WHAT THE EXERCISE ASKS: Give back only the lines of the listing that begin at the line containing "right wrist: (379, 263, -36)" and stop after the line containing "left elbow: (551, 305, -14)". In them, substitute "Individual" for "Person" and leave everything else unchanged.

DATA EXCERPTS:
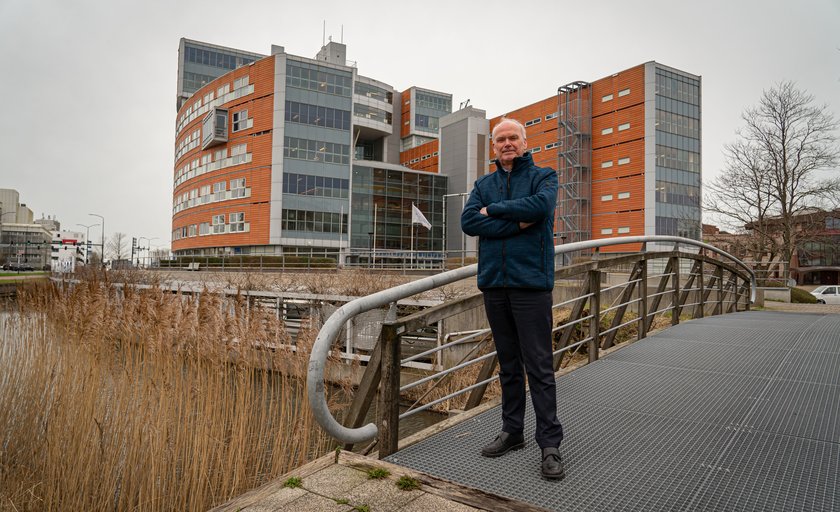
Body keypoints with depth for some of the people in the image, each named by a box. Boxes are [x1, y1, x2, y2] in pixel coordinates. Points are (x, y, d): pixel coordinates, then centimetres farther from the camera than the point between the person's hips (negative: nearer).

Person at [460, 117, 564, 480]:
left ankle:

--

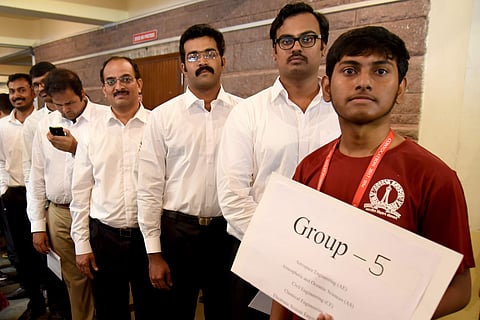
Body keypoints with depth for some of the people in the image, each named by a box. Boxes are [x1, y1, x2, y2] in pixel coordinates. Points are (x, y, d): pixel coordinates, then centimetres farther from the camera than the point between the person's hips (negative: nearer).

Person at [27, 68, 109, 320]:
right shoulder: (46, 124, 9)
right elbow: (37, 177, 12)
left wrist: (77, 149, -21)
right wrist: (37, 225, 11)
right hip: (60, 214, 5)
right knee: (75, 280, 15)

* * *

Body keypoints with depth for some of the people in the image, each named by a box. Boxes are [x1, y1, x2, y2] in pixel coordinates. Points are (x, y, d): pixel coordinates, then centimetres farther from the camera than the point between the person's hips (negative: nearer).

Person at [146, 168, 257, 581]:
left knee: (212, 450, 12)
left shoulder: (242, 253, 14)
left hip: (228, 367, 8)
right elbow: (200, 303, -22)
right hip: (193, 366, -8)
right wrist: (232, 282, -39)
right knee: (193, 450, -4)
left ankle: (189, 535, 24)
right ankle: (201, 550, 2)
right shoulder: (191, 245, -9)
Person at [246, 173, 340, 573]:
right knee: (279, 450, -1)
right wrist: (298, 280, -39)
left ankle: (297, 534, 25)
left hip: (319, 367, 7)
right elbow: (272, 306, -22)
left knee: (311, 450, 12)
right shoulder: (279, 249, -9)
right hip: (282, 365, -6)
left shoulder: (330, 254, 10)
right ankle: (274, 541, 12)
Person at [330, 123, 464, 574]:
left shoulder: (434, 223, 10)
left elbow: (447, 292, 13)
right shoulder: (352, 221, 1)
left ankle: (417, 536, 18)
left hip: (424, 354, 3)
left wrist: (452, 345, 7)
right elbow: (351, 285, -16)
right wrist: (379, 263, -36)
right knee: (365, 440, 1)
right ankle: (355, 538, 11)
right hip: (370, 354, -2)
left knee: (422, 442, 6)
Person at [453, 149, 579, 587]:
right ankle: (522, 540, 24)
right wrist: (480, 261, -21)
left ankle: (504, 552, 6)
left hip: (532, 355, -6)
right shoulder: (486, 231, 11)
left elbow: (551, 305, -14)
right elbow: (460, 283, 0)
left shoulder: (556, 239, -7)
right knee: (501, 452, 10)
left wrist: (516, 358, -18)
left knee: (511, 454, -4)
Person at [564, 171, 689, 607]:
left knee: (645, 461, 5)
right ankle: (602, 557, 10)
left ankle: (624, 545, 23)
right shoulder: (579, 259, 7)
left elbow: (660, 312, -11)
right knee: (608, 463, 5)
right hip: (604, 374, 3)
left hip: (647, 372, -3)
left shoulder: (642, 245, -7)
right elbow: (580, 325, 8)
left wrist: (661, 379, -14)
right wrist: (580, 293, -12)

WRITTEN ANSWER:
right wrist: (379, 263, -36)
right knee: (365, 440, 1)
right ankle: (355, 538, 11)
right hip: (370, 354, -2)
left knee: (422, 442, 6)
Individual at [453, 149, 579, 587]:
right ankle: (522, 540, 24)
right wrist: (480, 261, -21)
left ankle: (504, 552, 6)
left hip: (532, 355, -6)
right shoulder: (486, 231, 11)
left elbow: (551, 305, -14)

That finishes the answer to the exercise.